Southeast Schools already have one-to-one computing, and students were told to take their machine home on their last day of school. Students at Torrington High School and Lingle-Fort Laramie High School will have designated times to pick up the computers. 

If there are enough computers, Kramer said some classes in the third to fifth grade range may move online, as well. For the rest of the elementary students, learning will be more packet-based. A lot of teachers in those grades have already found ways to contact students, Kramer said, and the district doesn’t want to interfere with what has already been established. 

“Teachers have already been reaching out throughout this two and a half weeks,” he said. “Many families already have a communication system established with their teacher and we don’t want to replace that. If they’ve already been using email with the platform to communicate expectations and exchange packets, we don’t want to take that away. 

“If we haven’t had any of those communications, we also want them to know it’s going to be more packet-based and we’re going to look at, after we get the 6-12 distribution, if there are individual classrooms that feel comfortable going fully online for grades three through five, we’ll look at that at a later date if we have enough devices in the district to do that.”

The district is still looking for ways to incorporate hands-on classes, like band, woods, automotive technology and agriculture. Kramer said he’s hoping students would be allowed to return to those classes in small groups after April 17, but regardless, it’s going to take some creativity. 

“That is one of our most challenging areas,” he said. “There have been some things shared between teachers that will give some avenues. What we’re hoping is that after April 17, in our plan, there is a portion of that plan that would see if the Department of Health would allow small groups after April 17. We could allow those kids to come in on an individual or small group basis to get those classes done. 
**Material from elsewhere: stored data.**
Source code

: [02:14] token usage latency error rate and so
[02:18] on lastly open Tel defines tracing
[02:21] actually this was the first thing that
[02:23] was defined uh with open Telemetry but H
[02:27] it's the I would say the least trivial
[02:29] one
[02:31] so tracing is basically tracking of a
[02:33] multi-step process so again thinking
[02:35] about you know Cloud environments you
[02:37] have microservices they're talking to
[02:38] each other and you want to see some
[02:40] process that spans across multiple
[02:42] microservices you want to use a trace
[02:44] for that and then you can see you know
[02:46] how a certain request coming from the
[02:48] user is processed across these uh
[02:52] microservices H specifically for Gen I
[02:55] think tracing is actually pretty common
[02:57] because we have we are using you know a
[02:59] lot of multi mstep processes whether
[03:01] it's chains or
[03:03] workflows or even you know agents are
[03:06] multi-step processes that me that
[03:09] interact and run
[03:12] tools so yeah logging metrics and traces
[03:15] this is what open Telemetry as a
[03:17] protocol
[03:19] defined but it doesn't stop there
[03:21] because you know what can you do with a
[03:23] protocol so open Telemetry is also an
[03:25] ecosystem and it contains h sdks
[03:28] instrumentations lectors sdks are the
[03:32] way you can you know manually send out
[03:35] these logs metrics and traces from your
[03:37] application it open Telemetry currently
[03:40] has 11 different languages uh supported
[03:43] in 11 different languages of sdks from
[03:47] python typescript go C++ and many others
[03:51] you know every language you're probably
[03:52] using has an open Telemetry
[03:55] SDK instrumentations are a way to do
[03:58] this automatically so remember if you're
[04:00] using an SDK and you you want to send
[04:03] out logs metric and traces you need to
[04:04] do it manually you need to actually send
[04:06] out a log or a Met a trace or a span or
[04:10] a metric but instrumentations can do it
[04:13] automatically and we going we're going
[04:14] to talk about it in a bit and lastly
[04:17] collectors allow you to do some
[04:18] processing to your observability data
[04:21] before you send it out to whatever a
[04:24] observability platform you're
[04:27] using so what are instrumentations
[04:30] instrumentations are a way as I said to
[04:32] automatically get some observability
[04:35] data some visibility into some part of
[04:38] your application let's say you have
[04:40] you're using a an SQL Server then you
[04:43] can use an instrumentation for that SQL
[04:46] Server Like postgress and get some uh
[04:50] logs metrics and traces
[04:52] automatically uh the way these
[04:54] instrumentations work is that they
“If kids are living on a farm, maybe they could send a video to their teacher and demonstrate how an activity they’ve done is ag-related. If they don’t, maybe YouTube or some of those other social media outlets could help. Trying to be innovative doesn’t replace any of those hands-on activities, but we’ll think about ways they can integrate their lessons.”

Teachers will hold regular office hours every day in addition to handing out assignments. Kramer said the district’s goal, however, is to find ways for people to take care of their family’s needs during the pandemic. 

“We want everybody to have office hours, but we tried to leave it as open as possible,” he said. “There are some situations where if their spouse isn’t home, and they have three children, or even one, the difficulty of having office hours while you’re trying to care for your own children or others in the home. We want to be as flexible as possible and those office hours are more for the students who, if they need a time to connect to them, they’re there. 

“We also know our teachers are going to continuously be checking emails. I’ve already seen a string of emails from teachers, even today. They’re already working extremely hard to get ready for this.”